**What you should do**
Copy out every line in the rows below that contains the word "charges", treating uppercase and lowercase as different.

+++++

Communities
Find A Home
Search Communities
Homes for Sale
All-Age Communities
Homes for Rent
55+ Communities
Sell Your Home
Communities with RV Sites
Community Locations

+++++

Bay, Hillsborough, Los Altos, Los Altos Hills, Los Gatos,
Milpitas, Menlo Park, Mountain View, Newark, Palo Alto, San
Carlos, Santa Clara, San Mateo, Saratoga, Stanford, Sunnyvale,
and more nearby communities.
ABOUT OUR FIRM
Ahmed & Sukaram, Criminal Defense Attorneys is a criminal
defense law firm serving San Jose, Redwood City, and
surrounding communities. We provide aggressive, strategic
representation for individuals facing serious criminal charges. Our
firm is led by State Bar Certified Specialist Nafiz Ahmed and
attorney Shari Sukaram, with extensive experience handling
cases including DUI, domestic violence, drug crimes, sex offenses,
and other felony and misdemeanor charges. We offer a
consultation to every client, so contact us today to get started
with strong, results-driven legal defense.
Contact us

+++++

**Exercise result**
representation for individuals facing serious criminal charges. Our
and other felony and misdemeanor charges. We offer a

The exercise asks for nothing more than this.